* **Your task**: Go through the listing below and return every line exactly.
##### Source records #####
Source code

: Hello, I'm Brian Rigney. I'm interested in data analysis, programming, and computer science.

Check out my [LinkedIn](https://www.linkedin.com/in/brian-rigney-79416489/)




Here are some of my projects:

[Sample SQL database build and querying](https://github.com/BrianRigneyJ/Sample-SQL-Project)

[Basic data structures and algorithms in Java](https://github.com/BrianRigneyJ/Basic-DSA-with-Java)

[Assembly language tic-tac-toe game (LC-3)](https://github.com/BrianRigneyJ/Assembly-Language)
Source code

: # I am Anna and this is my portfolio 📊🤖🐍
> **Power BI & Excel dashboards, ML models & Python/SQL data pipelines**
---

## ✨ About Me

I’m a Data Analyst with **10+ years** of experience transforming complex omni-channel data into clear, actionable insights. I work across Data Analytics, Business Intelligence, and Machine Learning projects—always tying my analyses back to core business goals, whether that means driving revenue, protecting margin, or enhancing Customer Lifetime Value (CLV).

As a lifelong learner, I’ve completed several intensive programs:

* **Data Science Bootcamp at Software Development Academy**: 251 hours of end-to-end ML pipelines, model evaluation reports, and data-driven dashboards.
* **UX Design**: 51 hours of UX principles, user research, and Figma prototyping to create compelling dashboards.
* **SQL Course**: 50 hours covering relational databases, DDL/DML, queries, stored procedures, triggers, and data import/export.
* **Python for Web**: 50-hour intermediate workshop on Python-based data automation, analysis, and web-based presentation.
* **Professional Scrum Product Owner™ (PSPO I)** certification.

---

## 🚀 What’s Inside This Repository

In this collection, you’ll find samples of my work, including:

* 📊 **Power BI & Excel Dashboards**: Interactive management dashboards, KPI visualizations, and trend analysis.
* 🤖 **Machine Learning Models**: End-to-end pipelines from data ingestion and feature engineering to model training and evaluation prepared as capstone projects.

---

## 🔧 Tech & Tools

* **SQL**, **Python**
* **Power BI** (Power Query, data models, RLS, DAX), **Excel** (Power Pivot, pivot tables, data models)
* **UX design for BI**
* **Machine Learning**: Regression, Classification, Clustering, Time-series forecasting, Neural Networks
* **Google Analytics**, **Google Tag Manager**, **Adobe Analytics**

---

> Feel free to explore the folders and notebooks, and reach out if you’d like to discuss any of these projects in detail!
#####
* **Expected output**:
Source code

: Hello, I'm Brian Rigney. I'm interested in data analysis, programming, and computer science.

Check out my [LinkedIn](https://www.linkedin.com/in/brian-rigney-79416489/)




Here are some of my projects:

[Sample SQL database build and querying](https://github.com/BrianRigneyJ/Sample-SQL-Project)

[Basic data structures and algorithms in Java](https://github.com/BrianRigneyJ/Basic-DSA-with-Java)

[Assembly language tic-tac-toe game (LC-3)](https://github.com/BrianRigneyJ/Assembly-Language)
Source code

: # I am Anna and this is my portfolio 📊🤖🐍
> **Power BI & Excel dashboards, ML models & Python/SQL data pipelines**
---

## ✨ About Me

I’m a Data Analyst with **10+ years** of experience transforming complex omni-channel data into clear, actionable insights. I work across Data Analytics, Business Intelligence, and Machine Learning projects—always tying my analyses back to core business goals, whether that means driving revenue, protecting margin, or enhancing Customer Lifetime Value (CLV).

As a lifelong learner, I’ve completed several intensive programs:

* **Data Science Bootcamp at Software Development Academy**: 251 hours of end-to-end ML pipelines, model evaluation reports, and data-driven dashboards.
* **UX Design**: 51 hours of UX principles, user research, and Figma prototyping to create compelling dashboards.
* **SQL Course**: 50 hours covering relational databases, DDL/DML, queries, stored procedures, triggers, and data import/export.
* **Python for Web**: 50-hour intermediate workshop on Python-based data automation, analysis, and web-based presentation.
* **Professional Scrum Product Owner™ (PSPO I)** certification.

---

## 🚀 What’s Inside This Repository

In this collection, you’ll find samples of my work, including:

* 📊 **Power BI & Excel Dashboards**: Interactive management dashboards, KPI visualizations, and trend analysis.
* 🤖 **Machine Learning Models**: End-to-end pipelines from data ingestion and feature engineering to model training and evaluation prepared as capstone projects.

---

## 🔧 Tech & Tools

* **SQL**, **Python**
* **Power BI** (Power Query, data models, RLS, DAX), **Excel** (Power Pivot, pivot tables, data models)
* **UX design for BI**
* **Machine Learning**: Regression, Classification, Clustering, Time-series forecasting, Neural Networks
* **Google Analytics**, **Google Tag Manager**, **Adobe Analytics**

---

> Feel free to explore the folders and notebooks, and reach out if you’d like to discuss any of these projects in detail!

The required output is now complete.